Losing a spouse is devastating and requires one of the most significant life adjustments you’ll ever have to make. Some experts say that the loss and the new identity it thrusts upon you take at least three years to adjust to and often much longer. You are accustomed to someone’s continued presence, from a greeting when you come home to having someone to share with your daily life. But, they’re no longer there for the stories to share over dinner, pats on the arm, or the little negotiations over who will do this or that. Suddenly, they’re missing. It’s natural and appropriate that you should grieve both these seemingly minor losses as well as the significant loss of your spouse. Because your spouse was a daily presence, you may find yourself preoccupied thinking and dreaming of them. You may look for them in a crowd or feel confident that you just saw them from the corner of your eye. Some people keep re-experiencing the circumstances or events around their partner’s death. Others find themselves sticking to old routines by setting the table for two, reading something, turning to tell their spouse wanting to tell about it, and picking up the phone to call them. All of this is natural and expected.

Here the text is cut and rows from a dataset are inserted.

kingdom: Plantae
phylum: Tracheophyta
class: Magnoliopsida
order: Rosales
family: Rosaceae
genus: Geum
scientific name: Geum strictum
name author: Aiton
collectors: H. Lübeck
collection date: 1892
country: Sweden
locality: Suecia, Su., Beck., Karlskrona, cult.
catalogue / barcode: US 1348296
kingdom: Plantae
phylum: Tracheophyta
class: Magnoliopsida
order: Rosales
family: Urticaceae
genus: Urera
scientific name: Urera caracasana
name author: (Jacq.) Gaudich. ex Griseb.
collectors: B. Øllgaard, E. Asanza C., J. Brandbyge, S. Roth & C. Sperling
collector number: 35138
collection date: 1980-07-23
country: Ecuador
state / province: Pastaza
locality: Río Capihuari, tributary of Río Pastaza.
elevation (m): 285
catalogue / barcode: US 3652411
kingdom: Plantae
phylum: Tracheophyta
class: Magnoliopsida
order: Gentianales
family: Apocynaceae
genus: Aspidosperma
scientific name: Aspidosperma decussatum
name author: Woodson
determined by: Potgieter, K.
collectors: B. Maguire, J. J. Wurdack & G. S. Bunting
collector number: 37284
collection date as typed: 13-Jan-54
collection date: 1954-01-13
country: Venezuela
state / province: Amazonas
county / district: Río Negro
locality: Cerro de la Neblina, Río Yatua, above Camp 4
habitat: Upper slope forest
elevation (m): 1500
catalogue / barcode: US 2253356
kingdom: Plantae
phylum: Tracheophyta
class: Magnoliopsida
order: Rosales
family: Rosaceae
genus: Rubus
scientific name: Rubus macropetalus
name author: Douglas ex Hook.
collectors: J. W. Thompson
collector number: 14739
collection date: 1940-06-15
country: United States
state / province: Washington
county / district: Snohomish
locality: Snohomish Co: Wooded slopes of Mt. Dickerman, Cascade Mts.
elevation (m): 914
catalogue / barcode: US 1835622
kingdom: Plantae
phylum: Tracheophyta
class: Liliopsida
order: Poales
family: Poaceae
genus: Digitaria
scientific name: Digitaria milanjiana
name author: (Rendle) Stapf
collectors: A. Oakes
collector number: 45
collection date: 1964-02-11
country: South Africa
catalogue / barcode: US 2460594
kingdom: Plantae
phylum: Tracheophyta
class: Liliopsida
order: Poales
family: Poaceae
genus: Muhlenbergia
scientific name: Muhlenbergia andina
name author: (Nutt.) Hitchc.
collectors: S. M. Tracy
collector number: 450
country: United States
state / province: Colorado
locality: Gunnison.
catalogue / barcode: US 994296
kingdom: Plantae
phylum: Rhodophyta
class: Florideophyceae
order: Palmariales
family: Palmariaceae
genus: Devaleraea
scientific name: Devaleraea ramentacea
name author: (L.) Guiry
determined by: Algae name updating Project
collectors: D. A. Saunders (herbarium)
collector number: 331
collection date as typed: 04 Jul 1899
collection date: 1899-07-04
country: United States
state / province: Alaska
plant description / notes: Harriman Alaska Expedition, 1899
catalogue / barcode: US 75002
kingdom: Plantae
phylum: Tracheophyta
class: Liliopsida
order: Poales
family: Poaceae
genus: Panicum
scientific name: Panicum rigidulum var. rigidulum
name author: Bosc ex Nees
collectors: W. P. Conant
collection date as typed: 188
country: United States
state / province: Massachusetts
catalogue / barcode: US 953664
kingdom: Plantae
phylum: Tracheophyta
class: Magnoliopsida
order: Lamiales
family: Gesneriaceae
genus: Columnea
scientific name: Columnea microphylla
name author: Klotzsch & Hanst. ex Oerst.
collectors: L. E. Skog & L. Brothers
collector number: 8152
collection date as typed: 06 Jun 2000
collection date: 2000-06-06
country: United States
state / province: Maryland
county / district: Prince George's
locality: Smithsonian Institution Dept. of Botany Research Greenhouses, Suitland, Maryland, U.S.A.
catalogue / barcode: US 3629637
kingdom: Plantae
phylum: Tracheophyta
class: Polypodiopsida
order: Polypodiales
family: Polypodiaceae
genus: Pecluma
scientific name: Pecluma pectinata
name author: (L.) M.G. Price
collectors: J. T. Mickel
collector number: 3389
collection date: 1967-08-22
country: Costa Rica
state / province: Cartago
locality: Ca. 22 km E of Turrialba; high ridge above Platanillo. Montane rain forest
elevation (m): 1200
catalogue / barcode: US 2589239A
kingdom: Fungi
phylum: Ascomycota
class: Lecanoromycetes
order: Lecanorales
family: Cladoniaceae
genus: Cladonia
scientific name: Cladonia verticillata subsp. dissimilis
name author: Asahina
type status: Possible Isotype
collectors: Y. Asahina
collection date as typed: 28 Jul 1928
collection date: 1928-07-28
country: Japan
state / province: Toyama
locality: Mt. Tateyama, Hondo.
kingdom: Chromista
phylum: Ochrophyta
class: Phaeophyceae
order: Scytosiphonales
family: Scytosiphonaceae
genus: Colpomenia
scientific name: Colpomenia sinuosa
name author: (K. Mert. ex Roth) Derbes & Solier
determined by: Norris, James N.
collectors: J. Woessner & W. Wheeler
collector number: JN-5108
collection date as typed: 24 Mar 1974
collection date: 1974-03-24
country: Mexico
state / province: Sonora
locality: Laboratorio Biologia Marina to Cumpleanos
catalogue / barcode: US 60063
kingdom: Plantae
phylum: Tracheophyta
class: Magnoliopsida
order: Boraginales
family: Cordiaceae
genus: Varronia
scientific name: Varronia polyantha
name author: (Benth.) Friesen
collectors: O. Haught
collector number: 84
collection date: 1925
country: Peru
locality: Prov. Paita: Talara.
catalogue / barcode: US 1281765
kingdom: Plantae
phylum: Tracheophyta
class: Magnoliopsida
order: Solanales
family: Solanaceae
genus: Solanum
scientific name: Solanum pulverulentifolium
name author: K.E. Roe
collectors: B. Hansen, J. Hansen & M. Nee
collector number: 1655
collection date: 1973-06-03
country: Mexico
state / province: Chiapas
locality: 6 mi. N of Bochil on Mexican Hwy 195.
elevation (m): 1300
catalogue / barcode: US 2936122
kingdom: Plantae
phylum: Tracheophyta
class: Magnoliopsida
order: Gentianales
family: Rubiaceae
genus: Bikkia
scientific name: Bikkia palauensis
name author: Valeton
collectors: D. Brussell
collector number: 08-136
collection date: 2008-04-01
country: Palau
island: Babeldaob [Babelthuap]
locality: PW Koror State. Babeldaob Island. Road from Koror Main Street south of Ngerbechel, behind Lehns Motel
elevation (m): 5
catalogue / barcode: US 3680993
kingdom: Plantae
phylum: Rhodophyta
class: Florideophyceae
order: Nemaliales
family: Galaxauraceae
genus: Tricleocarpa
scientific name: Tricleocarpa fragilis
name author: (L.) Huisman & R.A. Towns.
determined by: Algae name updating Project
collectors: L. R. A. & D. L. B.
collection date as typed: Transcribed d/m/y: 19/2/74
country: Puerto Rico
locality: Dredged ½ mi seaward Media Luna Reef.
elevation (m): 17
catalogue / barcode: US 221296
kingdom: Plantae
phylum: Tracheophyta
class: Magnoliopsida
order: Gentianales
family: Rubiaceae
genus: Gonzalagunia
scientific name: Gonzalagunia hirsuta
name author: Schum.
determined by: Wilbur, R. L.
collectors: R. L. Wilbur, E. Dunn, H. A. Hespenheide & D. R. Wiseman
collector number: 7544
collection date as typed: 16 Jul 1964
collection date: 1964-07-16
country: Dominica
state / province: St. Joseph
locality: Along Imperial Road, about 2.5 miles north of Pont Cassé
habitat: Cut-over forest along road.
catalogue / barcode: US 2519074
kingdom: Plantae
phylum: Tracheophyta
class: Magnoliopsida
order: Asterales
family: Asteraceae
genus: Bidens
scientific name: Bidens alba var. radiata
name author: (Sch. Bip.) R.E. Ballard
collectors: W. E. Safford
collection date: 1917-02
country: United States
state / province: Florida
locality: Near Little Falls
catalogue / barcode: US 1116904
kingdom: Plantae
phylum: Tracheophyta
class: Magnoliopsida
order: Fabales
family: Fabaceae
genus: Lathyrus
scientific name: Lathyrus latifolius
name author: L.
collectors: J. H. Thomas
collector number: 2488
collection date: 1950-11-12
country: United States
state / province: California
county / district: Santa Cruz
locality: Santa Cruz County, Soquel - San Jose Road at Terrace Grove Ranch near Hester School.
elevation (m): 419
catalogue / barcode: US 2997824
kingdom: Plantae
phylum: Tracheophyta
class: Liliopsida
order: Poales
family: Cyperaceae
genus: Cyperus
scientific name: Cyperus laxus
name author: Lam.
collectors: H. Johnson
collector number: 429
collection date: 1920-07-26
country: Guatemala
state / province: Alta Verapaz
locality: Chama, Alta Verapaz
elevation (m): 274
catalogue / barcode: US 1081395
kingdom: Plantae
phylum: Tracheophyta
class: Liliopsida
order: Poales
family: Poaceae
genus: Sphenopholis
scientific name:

Loneliness is one of the biggest challenges
Because your spouse or partner was such a significant part of your daily life, their loss is usually felt more immediately and for longer. Regardless of the time spent together, this is the person you chose to spend life with. You valued their unique qualities, humor or charm, intellect, kindness, or strength, and no one will ever take their place. As acute as your loss feels now, being alone doesn’t mean a lifetime of loneliness. It may be tempting to isolate yourself at this time, but reaching out to others for support is critical.